28 de maio de 2009 Deixe um comentário
 
Dia 2
15 de Maio 2009
Montado do Adaíl – Cabeço da Eira

Depois de uma noite bem dormida o despertar só podia ser tranquilo. Assim aconteceu e ainda o relógio não marcava as seis da matina já eu estava de olho pregado no tecto da acatitada tenda…
Minutos depois já a água borbulhava para novo pequeno-almoço, em tudo semelhante ao lanche do dia anterior. Cereais com chocolate, um luxo!

A posição que tinha escolhido, já o previa, permitia-me dar as boas vindas aos primeiros raios de sol que começaram a surgir pelas 06h20…No entanto a azáfama de arrumar de novo tudo nos alforges ao mesmo tempo que engolia o pequeno-almoço demorou quase uma hora e foi assim que pelas 07h30 me fiz de novo ao caminho, de ânimo alto e mais confiante neste binómio homem/máquina, inclusive. O arranque foi, por isso, com o sol a surgir já vigoroso por detrás dos montes da serra do Cercal.
Por esta altura já me perguntava se não iria ter calor assim que começasse a pedalar, mas foi preparado para algum frio que comecei a rolar os primeiros metros do 2º dia desta minha jornada.


Inicio do 2º dia…

Um bom dia daqueles…

Trilhos rolantes e de bom piso a permitir novamente andar relativamente bem e fazer médias confortáveis que garantissem as horas que tinha estipulado para cada dia. Alguns quilómetros, poucos, depois de ter saído do montado de Adaíl comecei a ficar com calor. Isto pelas 08h00. Felizmente que sempre soprou um vento bastante agradável e “amigo” já que continuava a soprar nas minhas costas, chegando mesmo a aliviar-me nalgumas subidazinhas. Escusado será dizer que muito lhe agradeci durante quase todo o trajecto…


Trilhos rolantes e rápidos…

À medida que me ia aproximando de Troviscais os caminhos iam ficando um pouco mais duritos exigindo sempre bastante atenção devido à nervosa frente da minha menina… Algumas das vistas eram simplesmente fantásticas, onde nalguns casos, ainda saltitavam aqui e ali single-trails de fazer correr a imaginação, e nem era preciso ter assim tanta quanto isso.

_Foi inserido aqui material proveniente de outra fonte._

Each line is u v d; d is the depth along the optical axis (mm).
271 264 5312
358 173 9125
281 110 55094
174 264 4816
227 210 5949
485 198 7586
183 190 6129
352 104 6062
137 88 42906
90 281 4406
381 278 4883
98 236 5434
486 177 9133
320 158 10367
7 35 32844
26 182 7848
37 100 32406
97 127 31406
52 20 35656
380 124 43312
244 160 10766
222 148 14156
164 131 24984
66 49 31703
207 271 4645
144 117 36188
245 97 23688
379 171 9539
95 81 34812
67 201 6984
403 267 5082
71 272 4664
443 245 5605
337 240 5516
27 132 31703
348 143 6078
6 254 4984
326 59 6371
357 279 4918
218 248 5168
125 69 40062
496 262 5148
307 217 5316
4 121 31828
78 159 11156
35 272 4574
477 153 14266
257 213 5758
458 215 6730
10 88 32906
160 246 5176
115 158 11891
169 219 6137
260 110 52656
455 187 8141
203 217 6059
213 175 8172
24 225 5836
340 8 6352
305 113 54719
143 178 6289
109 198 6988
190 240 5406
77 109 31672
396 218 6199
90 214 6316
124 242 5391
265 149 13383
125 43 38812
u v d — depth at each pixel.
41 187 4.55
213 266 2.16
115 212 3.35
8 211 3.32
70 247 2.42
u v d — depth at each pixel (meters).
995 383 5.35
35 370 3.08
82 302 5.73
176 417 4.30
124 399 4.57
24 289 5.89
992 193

Vales espectaculares com pequenas pérolas precisosas escondidas…

Sempre bastantes ribeiros para refrescar os pézinhos e a cara…

O caminho que ia ficando para trás…

As preciosas vistas…

Já em Castelão tomei o café da manha que ansiava há já duas horitas. Aceitei, a convite da minha menina claro está, um pequeno descanso num recanto bem agradável ao lado do manhoso café. Mais umas fotos aqui e ali, um cigarrito e vai de me pôr de novo ao caminho, desta vez durante alguns quilómetros de excelente asfalto que desfrutei que nem um doido, já que foi sempre a descer durante alguns largos minutos, de vento na cara para lavar a poeira e a alma…


A minha menina em Castelão…

Auto-retrato…

Depois de uma curva na estrada avisto algo que identifico de imediato. Em sentido contrário ao meu circulava uma ciclista também sozinha e de alforges na bike. Um olá de sorriso aberto e ambos seguimos viagem rumo aos nossos destinos. Qual seria o dela? Pelo bronze que trazia já pedalava fazia uns dias. Até onde iria? Foram perguntas, como outras, que me passavam na gazua nalgum recanto do cérebro enquanto rolava os metros que nos iam separando, pedalada a pedalada…
Entro novamente em caminhos de terra para enfrentar nova subida! Aqui e antes de olhar atentamente o GPS apanhei um susto devido à parede que se começava a mostrar à minha frente, estupidamente grande e empinada. Felizmente que uma leitura atenta ao mapa e lá me apercebo que o traço rosa não cruza perpendicularmente as curvas de nível e percebo o trilho que sai à cota e que se mantinha escondido por entre a folhagem.
Respirando de alívio acabo contornando o monte por um trilho de inclinação ridícula deixando-me quase como envergonhado com a minha frouxidão de há uns momentos antes…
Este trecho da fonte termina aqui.